Os dois primeiros livros de poesia de René Depestre foram publicados no Haiti
onde nasceu: Etincelles em
1945 e Gerbe de sang em 1946,
ano em que se inicia sua vida no exílio. E, somente em 1951 é que ele
tornará a publicar. Autor de uma vasta obra na qual se incluem vários livros de
poesia, ensaios e traduções, assim como o romance Le mât de cocagne,
publicado pela Gallimard em 1979.
Segundo
seu autor, Le mât de cocagne não é
nem uma crônica histórica, nem um romance em código, nem uma obra
auto-biográfica. É a história de Henri Postel, ex-senador de uma ilha tropical
que, ao se opor ao governo, dele sofre as mais terríveis penas: tortura e morte
de sua família e o castigo de viver no bairro mais miserável da cidade,
trabalhando atrás do balcão na venda de pregos, açúcar, barbante, velas e uma
dezena de outras mercadorias de uso corrente.
Após
suportar, durante cinco anos a lei ditatorial , legislando que nunca mais pudesse
ter, perto dele, nada cálido - nem
mulheres, nem crianças, nem parentes, nem amigos, nem correligionários, nem o
menor animal doméstico – Henri Postel decide escapar, partir para o exílio. No
último instante, porém, quando estava tudo pronto para conduzi-lo ao Canadá,
ele desiste para participar da competição anual de subida no pau de sebo.

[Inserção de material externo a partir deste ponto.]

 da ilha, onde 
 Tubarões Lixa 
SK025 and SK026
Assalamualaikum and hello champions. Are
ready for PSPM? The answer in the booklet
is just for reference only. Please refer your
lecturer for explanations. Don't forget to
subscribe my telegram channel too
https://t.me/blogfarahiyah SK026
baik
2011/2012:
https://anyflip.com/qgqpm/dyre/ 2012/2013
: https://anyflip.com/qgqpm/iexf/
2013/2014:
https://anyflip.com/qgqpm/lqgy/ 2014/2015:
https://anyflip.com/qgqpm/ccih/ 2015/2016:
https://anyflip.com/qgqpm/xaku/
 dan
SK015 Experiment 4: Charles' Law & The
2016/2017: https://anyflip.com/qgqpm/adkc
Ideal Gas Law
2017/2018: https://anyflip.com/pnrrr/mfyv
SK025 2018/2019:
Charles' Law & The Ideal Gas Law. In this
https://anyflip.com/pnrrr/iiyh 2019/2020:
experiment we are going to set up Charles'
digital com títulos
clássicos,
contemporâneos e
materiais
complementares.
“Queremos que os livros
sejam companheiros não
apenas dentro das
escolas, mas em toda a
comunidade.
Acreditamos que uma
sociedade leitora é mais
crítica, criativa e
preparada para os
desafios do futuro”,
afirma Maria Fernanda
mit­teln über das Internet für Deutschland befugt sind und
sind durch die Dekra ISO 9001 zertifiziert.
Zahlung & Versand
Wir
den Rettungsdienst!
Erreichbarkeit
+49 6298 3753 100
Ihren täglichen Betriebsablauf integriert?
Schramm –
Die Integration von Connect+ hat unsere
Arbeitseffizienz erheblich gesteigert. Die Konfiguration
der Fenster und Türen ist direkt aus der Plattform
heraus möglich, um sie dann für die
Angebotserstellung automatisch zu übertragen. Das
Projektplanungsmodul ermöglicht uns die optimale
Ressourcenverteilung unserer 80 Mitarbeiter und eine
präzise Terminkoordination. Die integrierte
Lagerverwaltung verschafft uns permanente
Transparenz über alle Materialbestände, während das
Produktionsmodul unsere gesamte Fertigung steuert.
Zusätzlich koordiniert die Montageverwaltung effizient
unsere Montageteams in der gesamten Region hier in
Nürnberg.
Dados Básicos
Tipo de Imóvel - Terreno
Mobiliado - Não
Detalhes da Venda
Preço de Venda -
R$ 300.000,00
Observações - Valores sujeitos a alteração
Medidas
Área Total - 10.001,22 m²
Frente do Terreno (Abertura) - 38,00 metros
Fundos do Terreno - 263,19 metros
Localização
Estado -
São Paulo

Conseguir atingir o cimo do mastro na competição organizada pelo Poder e que
atrairá multidões, irá provar, no seu entender, que um homem sozinho e em
aparência, vencido, pode reencontrar-se e induzir o povo à ação coletiva.
A
narrativa se inicia com era uma vez um
homem de ação obrigado pelo Estado a
gerir um pequeno comércio situado na
entrada norte de uma cidade nos trópicos. Um claro desejo de conferir a
essa narrativa o tom de um conto de fadas, afastando-a, assim, do realismo
mimético. Um tom que nas últimas páginas do romance será substituído pelo
testemunho. Do narrador que se confessa incapaz de oferecer maiores informações
sobre o personagem após a sua vitória na competição e de Elisa Valéry, último
amor de Henri Postel, que numa longa carta, elucida sobre o destino de cada um
dos que participaram na perigosa e extrema aventura do ex-senador.

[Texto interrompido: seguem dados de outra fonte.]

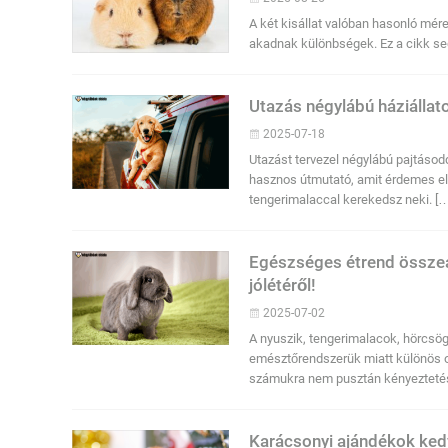
A két kisállat valóban hasonló mé
akadnak különbségek. Ez a cikk segí
Utazás négylábú háziállato
2025-07-18
Utazást tervezel négylábú pajtásodd
hasznos útmutató, amit érdemes elő
tengerimalaccal kerekedsz neki. [
Egészséges étrend összeá
jólétéről!
2025-07-02
A nyuszik, tengerimalacok, hörcsö
emésztőrendszerük miatt különös od
számukra nem pusztán kényezteté
Karácsonyi ajándékok ked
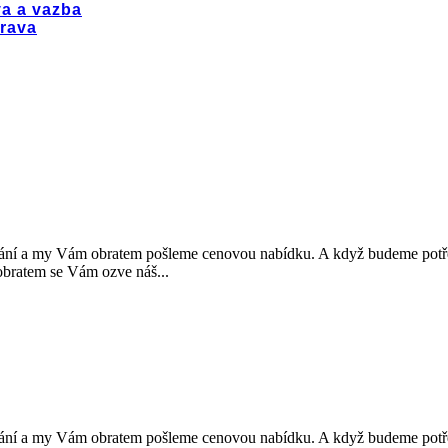
a a vazba
rava
y Vám obratem pošleme cenovou nabídku. A když budeme potřebov
atem se Vám ozve náš...
y Vám obratem pošleme cenovou nabídku. A když budeme potřebov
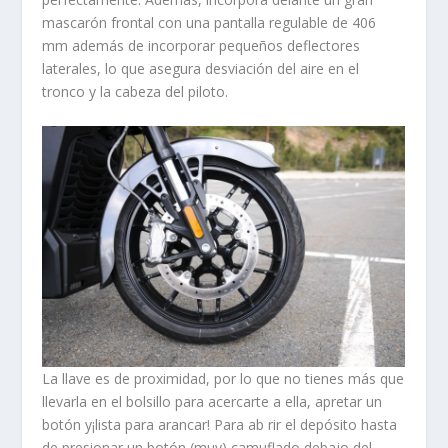
mascarón frontal con una pantalla regulable de 406
mm además de incorporar pequeños deflectores
laterales, lo que asegura desviación del aire en el
tronco y la cabeza del piloto.
La llave es de proximidad, por lo que no tienes más que
llevarla en el bolsillo para acercarte a ella, apretar un
botón y¡lista para arancar! Para ab rir el depósito hasta
de presionar un botón (muy) camuflado debajo del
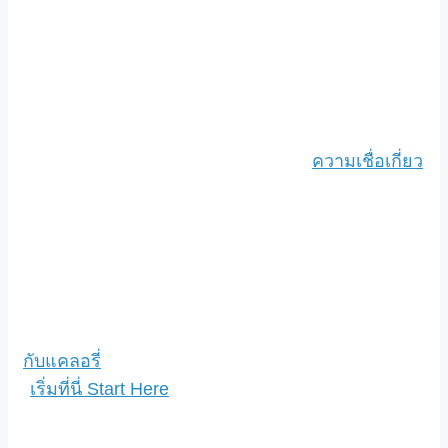
ความเชื่อเกี่ยว
กับแคลอรี่
เริ่มที่นี่ Start Here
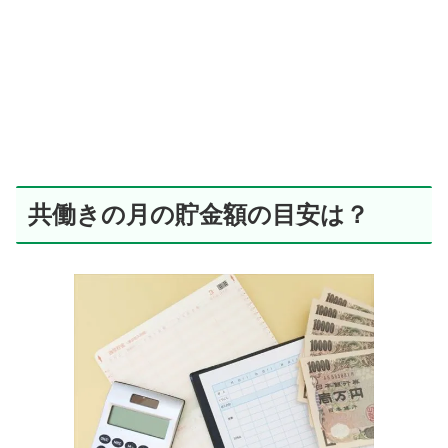
共働きの月の貯金額の目安は？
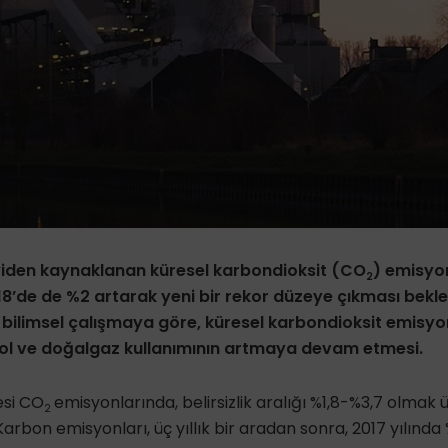
ayiden kaynaklanan küresel karbondioksit (CO
) emisyon
2
18’de de %2 artarak yeni bir rekor düzeye çıkması bekle
bilimsel çalışmaya göre, küresel karbondioksit emisyon
rol ve doğalgaz kullanımının artmaya devam etmesi.
esi CO
emisyonlarında, belirsizlik aralığı %1,8-%3,7 olmak
2
Karbon emisyonları, üç yıllık bir aradan sonra, 2017 yılında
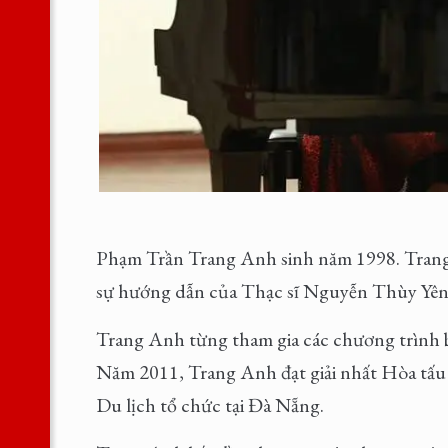
Phạm Trần Trang Anh sinh năm 1998. Trang
sự hướng dẫn của Thạc sĩ Nguyễn Thùy Yên
Trang Anh từng tham gia các chương trình b
Năm 2011, Trang Anh đạt giải nhất Hòa tấu 
Du lịch tổ chức tại Đà Nẵng.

Como se o principal interesse da narrativa repousasse nesse destino individual,
nesse ato de coragem, de força física, de alento ideológico que irá norteá-lo.

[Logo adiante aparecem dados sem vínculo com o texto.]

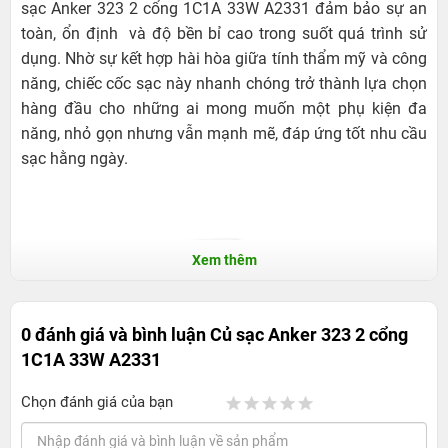
sạc Anker 323 2 cổng 1C1A 33W A2331 đảm bảo sự an
toàn, ổn định và độ bền bỉ cao trong suốt quá trình sử
dụng. Nhờ sự kết hợp hài hòa giữa tính thẩm mỹ và công
năng, chiếc cốc sạc này nhanh chóng trở thành lựa chọn
hàng đầu cho những ai mong muốn một phụ kiện đa
năng, nhỏ gọn nhưng vẫn mạnh mẽ, đáp ứng tốt nhu cầu
sạc hằng ngày.
Xem thêm
0 đánh giá và bình luận
Củ sạc Anker 323 2 cổng
1C1A 33W A2331
Chọn đánh giá của bạn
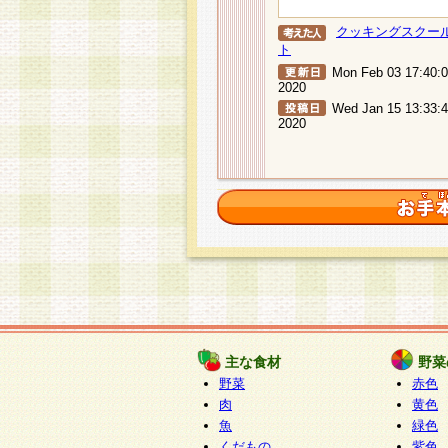
クッキングスクー
ト
Mon Feb 03 17:40:
2020
Wed Jan 15 13:33:
2020
主な食材
野菜
野菜
赤色
肉
黄色
魚
緑色
くだもの
紫色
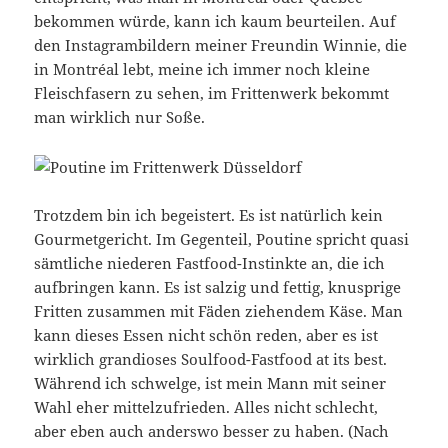
bekommen würde, kann ich kaum beurteilen. Auf
den Instagrambildern meiner Freundin Winnie, die
in Montréal lebt, meine ich immer noch kleine
Fleischfasern zu sehen, im Frittenwerk bekommt
man wirklich nur Soße.
Trotzdem bin ich begeistert. Es ist natürlich kein
Gourmetgericht. Im Gegenteil, Poutine spricht quasi
sämtliche niederen Fastfood-Instinkte an, die ich
aufbringen kann. Es ist salzig und fettig, knusprige
Fritten zusammen mit Fäden ziehendem Käse. Man
kann dieses Essen nicht schön reden, aber es ist
wirklich grandioses Soulfood-Fastfood at its best.
Während ich schwelge, ist mein Mann mit seiner
Wahl eher mittelzufrieden. Alles nicht schlecht,
aber eben auch anderswo besser zu haben. (Nach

No entanto, a ela se acrescentam elementos – descrições e enfoque sobre um
outro personagem – que não deixam dúvidas ser o Haiti o quê, realmente, importa
no romance. Um país desenhado no ritual
do vodu, na história de Pascal Joubert e nos pequenos quadros que no
decorrer da ação fixam um espaço
inconfundível, a cidade de Por-au-Roi, nome que encobre o da capital do país.
Magnificamente
descritos, dois rituais do vodu: um deles exorcisa o corpo de Henri Postel do
mal que o irá devorar se insiste nas suas pretensões; o outro faz com que o ditador incorpore ou seja
incorporado pelo “mât de cocagne”, para garantir a derrota de Henri
Postel; a história de Pascal
Joubert, impedido de trabalhar devido ao
defeito no caminhão que o dono demorou semanas para consertar, obrigado a vender seu sangue para poder comer até ficar exaurido; e quando se revolta
por não mais poder continuar a vendê-lo, é barbaramente torturado em praça
pública pelos representantes da lei; as cenas urbanas, rápidas, que deslizam
diante dos olhos de Henri Postel nas poucas vezes em que percorre as ruelas da
cidade, bastam para completar o quadro de decadência e miséria em que se
encontra o país.
São
momentos da narrativa que reproduzem como um espelho – com linhas mais ou menos
precisas, com tons mais ou menos fortes – espaços e situações do Continente.
Que
seja, então, permitido aos leitores entender as palavras de René Depestre que
antecedem as primeiras linhas do romance, como um indisfarçável e irônico
refúgio: “os acontecimentos e os personagens desta história pertencem à pura
ficção. Toda semelhança com seres, animais, árvores, toda similitude próxima ou
distante dos nomes, situações, lugares de sistemas, de rodas dentadas de ferro
ou de fogo ou com qualquer outro escândalo da vida real não podem ser senão o
efeito de uma coincidência não apenas fortuita mas propriamente escandalosa. O
autor declina firmemente a responsabilidade
em nome dos direitos imprescindíveis da imaginação”.